論文参考訳（メタデータ） (2023-10-28T02:27:34Z)
Variance-Aware Confidence Set: Variance-Dependent Bound for Linear Bandits and Horizon-Free Bound for Linear Mixture MDP [76.94328400919836]
線形バンドイットと線形混合決定プロセス(mdp)に対する分散認識信頼セットの構築方法を示す。線形バンドイットに対しては、$d を特徴次元とする$widetildeo(mathrmpoly(d)sqrt1 + sum_i=1ksigma_i2) が成り立つ。線形混合 MDP に対し、$widetildeO(mathrmpoly(d)sqrtK)$ regret bound を得る。
論文参考訳（メタデータ） (2021-01-29T18:57:52Z)
Sparse sketches with small inversion bias [79.77110958547695]

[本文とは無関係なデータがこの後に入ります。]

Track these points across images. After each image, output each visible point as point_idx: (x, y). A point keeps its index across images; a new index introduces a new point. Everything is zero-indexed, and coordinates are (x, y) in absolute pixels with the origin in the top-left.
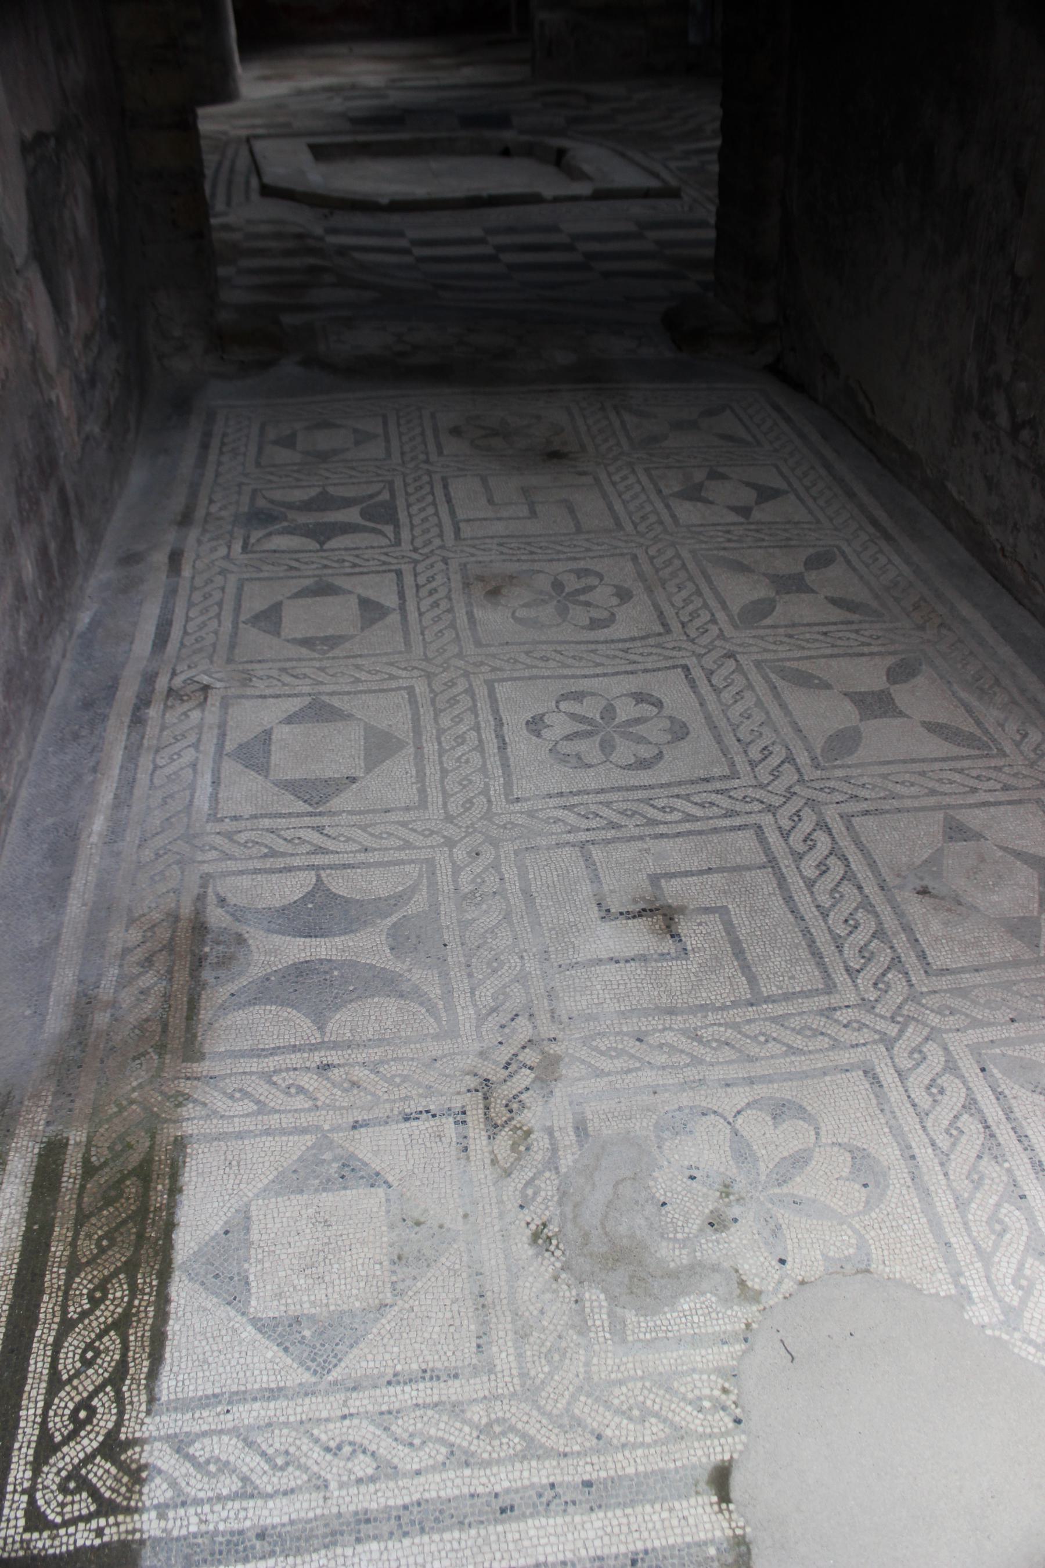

逆バイアスは、逆の共分散に依存する量の推定を平均化するときに生じる。本研究では、確率行列に対する$(epsilon,delta)$-unbiased estimatorという概念に基づいて、逆バイアスを解析するためのフレームワークを開発する。スケッチ行列 $S$ が密度が高く、すなわちサブガウスのエントリを持つとき、$(epsilon,delta)$-unbiased for $(Atop A)-1$ は $m=O(d+sqrt d/ のスケッチを持つ。
論文参考訳（メタデータ） (2020-11-21T01:33:15Z)
How isotropic kernels perform on simple invariants [0.5729426778193397]
等方性カーネル手法のトレーニング曲線は、学習すべきタスクの対称性に依存するかを検討する。大規模な帯域幅では、$beta = fracd-1+xi3d-3+xi$, where $xiin (0,2)$ がカーネルのストライプを原点とする指数であることを示す。
論文参考訳（メタデータ） (2020-06-17T09:59:18Z)
Curse of Dimensionality on Randomized Smoothing for Certifiable Robustness [151.67113334248464]
我々は、他の攻撃モデルに対してスムースな手法を拡張することは困難であることを示す。我々はCIFARに関する実験結果を示し,その理論を検証した。
論文参考訳（メタデータ） (2020-02-08T22:02:14Z)

関連論文リストは本サイト内にある論文のタイトル・アブストラクトから自動的に作成しています。

指定された論文の情報です。
本サイトの運営者は本サイト（すべての情報・翻訳含む）の品質を保証せず、本サイト（すべての情報・翻訳含む）を使用して発生したあらゆる結果について一切の責任を負いません。